All my life, I have looked after myself first and now that I am in a pickle, I moan that others do not care about the injustice inflicted upon me. Now that I have known what it feels like to be treated as an undesirable and expendable element in a community, I understand what it must be like (not fully, but atleast partly) to be helpless and poor and weak and illiterate and trod over. I cannot quench the self righteous rage that fills up every now and again, I cannot believe that the whole world is not saying 'Let us make Unni's life better, he deserves a better chance'. Then, in a brief moment of clarity, I realise that till now I was one of the 'have it, care not' bunch. Now that my life is difficult, I have started making noise about the unfair system. Maybe I should list the people I never cared about who I feel a kinship to now:
The poor - in general
The beggars
The illiterate
The mentally ill
The unemployed
The homeless
The orphans
The handicapped
the list goes on
Not that I was ever cruel or disrespectful to anyone, but I NEVER ever cared!
It has taken a significant extent of personal insecurity for me to even 'waste' time thinking about other people. And yet, I am still to do anything selfless to help these 'other people'.
Yes, I went into medicine to help others, but now I realise that the small print in my 'mental contract' said:
'I want to be given the knowledge and skills to make my life comfortable and make me happy and then to help others'
I also realised after I started my research that I am more anxious about my project than I ever was about any of my patients. I have never been rude or unprofessional or indifferent to patients, but the scale of anxiety is just not the same. I wonder whether it is just me who is this selfish!
The way I worry about my blood samples and my RNA and my data and my project grant - makes me sick that I never worried about the people I looked after to this extent, even though at the time, if someone were to ask me whether I cared about my patients' well being, my answer would have been a resounding yes.
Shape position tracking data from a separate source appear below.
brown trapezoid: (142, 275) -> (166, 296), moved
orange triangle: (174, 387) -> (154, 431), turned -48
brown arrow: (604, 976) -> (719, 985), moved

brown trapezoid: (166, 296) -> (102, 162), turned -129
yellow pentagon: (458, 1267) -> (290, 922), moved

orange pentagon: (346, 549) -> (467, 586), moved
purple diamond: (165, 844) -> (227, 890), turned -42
I think the whole future of the British health system is in danger. I maybe one of the casualties of the current battle - but like in any war, the damage to an individual casualty pales in comparison to the damage to the system. Somewhere along the line, doctors have forgotten what they are fighting for, forgotten the face of their fathers, as Roland would have said (apologies to S King). The profession's shift in focus from 'high quality training and service' to just 'service and opportunistic training of variable quality' will turn out to be a death blow, when people look back at the current situation in 10 years time, wondering what went wrong. And through all this, the senior medical colleagues are silent - they have the attitude that I had about the homeless and the less fortunate - ' why should I care? '
This is nothing new. About 300 years ago, Edmund Burke said:
'All that is necessary for the triumph of evil is that good men do nothing'
More relevant to my profession, the great William Osler, who was not just a physician, but a great thinker summed things up very eloquently:
'By far the most dangerous foe we have to fight is apathy - indifference from whatever cause, not from a lack of knowledge, but from carelessness, from absorption in other pursuits, from a contempt bred of self satisfaction'
The three reasons he gives for apathy sound uncannily prophetic, as if he has visited us in 2007 and seen the mess we are in as a profession.
I am sad, very sad, not just about my future, but about the crumbling system. It is akin to the sadness you feel when you see cobwebs and cracks in your childhood home, the same sadness when you see someone dear grow old and weak and confused.
And then I realise, all around me the world is rushing forward to meet tomorrow, with an attitude no different to mine when it concerns someone else:
why should I care?
1 comment:
This was one of the best things I've read (maybe you should think of taking this up professionally). But as you know, to think beyond yourself, even about your immediate family and friends is one of the most difficult things. I think that this is also shown in our mythology, where the most important lessons being taught, in my opinion, is selflessness. But there too even the most acetic of individuals are not free, and in the end fall prey to pride and selfishness.